Per Fusaro il Governo è colpevole di “lasciar morire chi lavora” per poi investire sui delatori come nel peggior regime. Gli assistenti civici si trasformano così in collaboratori della Stasi o della Gestapo, agenti con il compito di fare delazioni ai danni degli inermi cittadini. Una strana iperbole per chi si scaglia sempre con “la fiction dell’antifascismo in assenza di fascismo”. Evidentemente il fascismo in Italia esiste per il filosofo torinese, ma non si identifica con le forze che si richiamano espressamente ai suoi valori, con il quale il filosofo sedicente “gramsciano”, non disdegna di flirtare, ma con il governo in carica.

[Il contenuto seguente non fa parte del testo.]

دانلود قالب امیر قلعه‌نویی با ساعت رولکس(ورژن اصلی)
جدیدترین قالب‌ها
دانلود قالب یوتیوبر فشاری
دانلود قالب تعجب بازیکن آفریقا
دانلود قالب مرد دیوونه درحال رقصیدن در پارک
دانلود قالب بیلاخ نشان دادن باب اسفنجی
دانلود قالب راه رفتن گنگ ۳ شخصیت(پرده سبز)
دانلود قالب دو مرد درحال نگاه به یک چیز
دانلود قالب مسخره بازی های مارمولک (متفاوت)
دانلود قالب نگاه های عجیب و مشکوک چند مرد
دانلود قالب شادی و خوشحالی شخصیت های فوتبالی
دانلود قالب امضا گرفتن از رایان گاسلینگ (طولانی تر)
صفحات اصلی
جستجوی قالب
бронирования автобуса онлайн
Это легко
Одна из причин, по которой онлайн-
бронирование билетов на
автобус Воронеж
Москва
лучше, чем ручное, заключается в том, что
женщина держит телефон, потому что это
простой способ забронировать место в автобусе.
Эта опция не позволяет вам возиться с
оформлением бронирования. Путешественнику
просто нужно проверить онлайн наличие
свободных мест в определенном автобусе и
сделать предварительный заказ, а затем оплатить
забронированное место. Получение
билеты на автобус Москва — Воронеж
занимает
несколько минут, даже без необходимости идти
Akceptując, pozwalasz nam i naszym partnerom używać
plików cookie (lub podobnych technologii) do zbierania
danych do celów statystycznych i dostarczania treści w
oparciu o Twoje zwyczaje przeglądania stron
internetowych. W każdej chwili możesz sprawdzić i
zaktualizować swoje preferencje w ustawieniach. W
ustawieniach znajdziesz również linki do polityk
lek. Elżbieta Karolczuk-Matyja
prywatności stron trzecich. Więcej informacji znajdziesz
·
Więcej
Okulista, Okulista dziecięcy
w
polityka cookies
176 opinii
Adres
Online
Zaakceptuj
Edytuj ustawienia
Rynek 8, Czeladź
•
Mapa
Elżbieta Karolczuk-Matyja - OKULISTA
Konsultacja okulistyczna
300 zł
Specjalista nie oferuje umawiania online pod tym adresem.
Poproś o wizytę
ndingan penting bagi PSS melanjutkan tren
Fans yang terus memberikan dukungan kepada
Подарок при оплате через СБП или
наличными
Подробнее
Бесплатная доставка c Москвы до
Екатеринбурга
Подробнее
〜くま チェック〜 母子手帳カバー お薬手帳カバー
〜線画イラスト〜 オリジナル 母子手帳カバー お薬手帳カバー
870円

Poi il colpo di teatro definitivo, l’evocazione del Cile di Pinochet per ottenere la mattinata di gloria social, lo spazio quotidiano che serve per propagandare la propria immagine nell’orrendo turbomondialismo, che permette al filosofo di lanciare tesi curiose e vendere efficacemente la sua immagine. Ci sfuggono onestamente i corrispettivi degli squadroni della morte, i decaparecidos, le esecuzioni pubbliche, l’assalto alla Moneda, la repressione del dissenso politico e sindacale. Non ci sfugge la consueta strumentalizzazione di migliaia di morti innocenti per la consueta polemica quotidiana nel regno dei social, forse la massima espressione del “turboliberismo” contro cui l’opinionista del “Primato Nazionale” si scaglia,  evidentemente solo a parole. Nel mondo del marketing onnipresente e autoreferenziale che si nutre di polemiche sterili per vendere la propria immagine, anche il lasciar in pace i morti, anche il silenzio, è un atto rivoluzionario.